Louis Danvers
Louis Danvers Journaliste cinéma

Peur sur la ville – Un thriller social mexicain sombre et percutant, où une chasse à l’homme s’organise dans un quartier riche et protégé enclin à faire justice soi-même.

De Rodrigo Pla. Avec Daniel Gimenez Cacho, Maribel Verdu, Carlos Bardem. 1 h 38. Sortie 24/09.Une colline surplombe la ville et en est séparée par une impressionnante clôture. Derrière le mur et les caméras de surveillance, des habitants aisés vivent là. Ils ont payé le prix fort pour être à l’abri des pauvres, des révoltés, des voleurs. Un prix financier dont ils ne savent pas tous encore qu’il se doublera bientôt d’un prix moral… Un trio de jeunes crève-la-faim a en effet profité d’une brèche accidentelle dans le mur d’enceinte pour pénétrer dans le quartier interdit et y commettre un vol, au cours duquel une vieille dame est assassinée. Deux des malfrats sont abattus par les gardes de sécurité, mais le plus jeune, innocent du crime, reste prisonnier des lieux. Tandis qu’il se cache, terrifié par les rondes qui se multiplient, le conseil des propriétaires décide de ne pas appeler la police, et de « s’occuper » lui-même de l’intrus, dont le sort semble dès lors arrêté.
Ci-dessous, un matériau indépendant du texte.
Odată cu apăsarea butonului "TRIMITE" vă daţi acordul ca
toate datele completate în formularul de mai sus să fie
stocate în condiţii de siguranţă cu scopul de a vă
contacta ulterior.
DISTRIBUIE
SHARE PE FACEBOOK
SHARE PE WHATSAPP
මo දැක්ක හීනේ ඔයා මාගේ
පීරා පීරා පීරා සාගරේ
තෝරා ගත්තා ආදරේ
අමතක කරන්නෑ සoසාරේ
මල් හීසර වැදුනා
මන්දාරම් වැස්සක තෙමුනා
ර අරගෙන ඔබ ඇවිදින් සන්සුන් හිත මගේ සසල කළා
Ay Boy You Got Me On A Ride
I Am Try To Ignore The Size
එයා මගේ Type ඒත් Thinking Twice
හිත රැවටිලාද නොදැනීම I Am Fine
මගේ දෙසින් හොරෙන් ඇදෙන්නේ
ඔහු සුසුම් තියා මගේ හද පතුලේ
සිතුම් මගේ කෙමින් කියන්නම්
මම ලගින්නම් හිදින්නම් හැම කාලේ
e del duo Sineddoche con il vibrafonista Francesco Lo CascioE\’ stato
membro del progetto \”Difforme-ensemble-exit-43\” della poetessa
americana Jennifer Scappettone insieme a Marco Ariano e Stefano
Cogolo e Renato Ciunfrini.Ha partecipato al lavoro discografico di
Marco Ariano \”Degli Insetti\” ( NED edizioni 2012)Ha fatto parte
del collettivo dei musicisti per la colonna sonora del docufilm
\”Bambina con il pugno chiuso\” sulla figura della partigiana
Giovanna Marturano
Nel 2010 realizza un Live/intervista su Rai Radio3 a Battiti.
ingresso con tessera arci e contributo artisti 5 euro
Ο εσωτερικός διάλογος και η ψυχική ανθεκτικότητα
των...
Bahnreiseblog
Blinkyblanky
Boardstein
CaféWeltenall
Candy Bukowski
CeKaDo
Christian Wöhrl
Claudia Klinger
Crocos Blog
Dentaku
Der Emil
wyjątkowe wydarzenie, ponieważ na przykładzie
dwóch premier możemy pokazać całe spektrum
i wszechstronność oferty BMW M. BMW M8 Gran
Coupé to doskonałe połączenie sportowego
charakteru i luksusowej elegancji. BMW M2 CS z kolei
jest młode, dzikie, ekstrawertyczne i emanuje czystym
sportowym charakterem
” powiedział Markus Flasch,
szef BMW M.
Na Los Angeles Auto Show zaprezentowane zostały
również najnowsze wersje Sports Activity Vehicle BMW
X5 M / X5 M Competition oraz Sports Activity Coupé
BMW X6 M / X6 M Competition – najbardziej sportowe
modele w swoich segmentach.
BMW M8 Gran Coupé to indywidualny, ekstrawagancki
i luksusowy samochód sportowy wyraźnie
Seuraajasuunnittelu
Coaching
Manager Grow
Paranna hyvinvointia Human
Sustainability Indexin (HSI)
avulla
Au premier degré, La Zona développe un captivant suspense: le jeune voleur pourra-t-il s’échapper? L’adolescent du quartier qui le découvre va-t-il le dénoncer ou l’aider? La police interviendra-t-elle malgré la corruption rampante qui l’invite à fermer les yeux? Au second degré, le film de Rodrigo Pla offre matière à une réflexion capitale sur l’évolution de nos sociétés, les dérives de la paranoïa sécuritaire, les nouvelles formes d’antagonisme entre classes. Le tout en délivrant une conclusion d’une singulière noirceur.

Pour son premier long métrage, le jeune réalisateur mexicain affiche une maîtrise impressionnante. On peut rapprocher sa mise en scène de celle d’un John Carpenter au meilleur de sa forme, avec l’ajout d’un grain réaliste inscrivant La Zona dans la veine du film de genre à forte résonance sociale, celle qu’a creusée en France un Jean-François Richet (1). Cette tendance à la fois spectaculaire et engagée trouve ici sans doute sa plus forte expression à ce jour.

Fiction assumée

Rodrigo Pla s’est inspiré d’un conte écrit par sa coscénariste et compagne Laura Santullo. Laquelle a voulu tracer une parabole sur l’évolution du Mexique mais aussi plus globalement sur une dualisation de plus en plus manifeste et dramatique un peu partout dans le monde. Plutôt que de montrer une réalité brute, c’est le chemin d’une fiction assumée qui a été choisi, permettant un traitement libre et inventif des thèmes cruciaux réunis dans le film. Les accents tragiques du récit, ses quelques outrances, choquent ainsi bien moins que le réel auquel chaque spectateur peut facilement relier La Zona.

L’interprétation est inégale, caricaturale pour certains personnages, mais d’une grande et troublante justesse dans le chef des deux adolescents, que leur naissance a situés des côtés opposés de la barrière, mais qu’une brève connivence va rapprocher dans les circonstances les plus extrêmes. Un instant aussi fugace et fragile que l’espoir dans une vision absolument sombre de notre futur.

(1) Réalisateur d’ Etat des lieux et de Ma 6T va craquer, et fan déclaré de Carpenter, dont il a d’ailleurs mis en scène un remake d’ Assault On Precinct 13.